Quelques mesures du gouvernement pour assouplir et renforcer l'assurance vie

On constate donc que, malgré les faiblesses du fonds en euros, l'assurance vie reste un placement populaire et semble a priori loin de faillir. Il faut dire que Bercy est très concerné par ce placement, qui est, rappelons le, le premier placement d'épargne des Français. De nombreuses lois ont été mise en place pour faciliter la gestion des contrats d'assurance vie tout en la rendant plus transparente.

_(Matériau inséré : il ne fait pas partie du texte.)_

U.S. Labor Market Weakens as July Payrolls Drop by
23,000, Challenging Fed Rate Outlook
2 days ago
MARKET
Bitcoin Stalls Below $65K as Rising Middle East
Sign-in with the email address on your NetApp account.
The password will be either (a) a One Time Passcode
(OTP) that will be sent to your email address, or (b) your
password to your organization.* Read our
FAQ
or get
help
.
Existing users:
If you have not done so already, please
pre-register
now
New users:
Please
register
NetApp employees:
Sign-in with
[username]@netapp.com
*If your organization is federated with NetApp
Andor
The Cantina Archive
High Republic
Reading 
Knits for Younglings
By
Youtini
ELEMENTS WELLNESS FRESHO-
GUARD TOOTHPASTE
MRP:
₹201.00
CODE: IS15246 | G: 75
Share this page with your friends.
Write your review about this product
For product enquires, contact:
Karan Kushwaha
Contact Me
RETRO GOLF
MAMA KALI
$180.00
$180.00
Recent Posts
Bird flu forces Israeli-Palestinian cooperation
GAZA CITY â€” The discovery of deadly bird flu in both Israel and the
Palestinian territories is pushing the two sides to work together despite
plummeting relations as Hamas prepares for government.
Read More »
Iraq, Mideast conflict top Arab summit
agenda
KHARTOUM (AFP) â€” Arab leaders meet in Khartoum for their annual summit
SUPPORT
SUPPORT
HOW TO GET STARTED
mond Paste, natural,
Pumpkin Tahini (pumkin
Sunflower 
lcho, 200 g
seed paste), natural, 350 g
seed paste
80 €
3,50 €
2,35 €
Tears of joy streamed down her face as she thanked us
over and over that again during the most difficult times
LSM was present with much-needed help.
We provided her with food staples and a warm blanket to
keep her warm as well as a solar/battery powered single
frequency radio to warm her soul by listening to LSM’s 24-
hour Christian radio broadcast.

Cette année, on a par exemple plus assister à la mise en place de la loi Pacte, qui visait à faciliter la transférabilité d'un contrat d'assurance vie chez un même assureur mais aussi à renforcer la transparence sur les frais et les rendements de chaque contrat. Il y a aussi eu la demande des assureurs des assureurs de pouvoir comptabiliser la PPB (provision pour participation aux bénéfices, aussi connue sous le nom de PPE ou provision pour participation aux excédents) en fonds propres. Bercy a finalement cédé à la demande pour permettre à certains assureurs de sauver leur solvabilité. Enfin, on pourra aussi retenir la réforme des règles du fonds euro-croissance, un contrat qui panache fonds euros et UC.

En somme, Bruno Le Maire (ministre de l’Économie et des finances) a montré sa volonté de conserver le cadre de l'assurance vie. Cela met de facto en difficulté le projet d'intégrer ce placement au droit commun des successions. « Ce serait un changement radical de l'assurance-vie qui nécessiterait une concertation approfondie » a confié une source de Bercy aux Échos.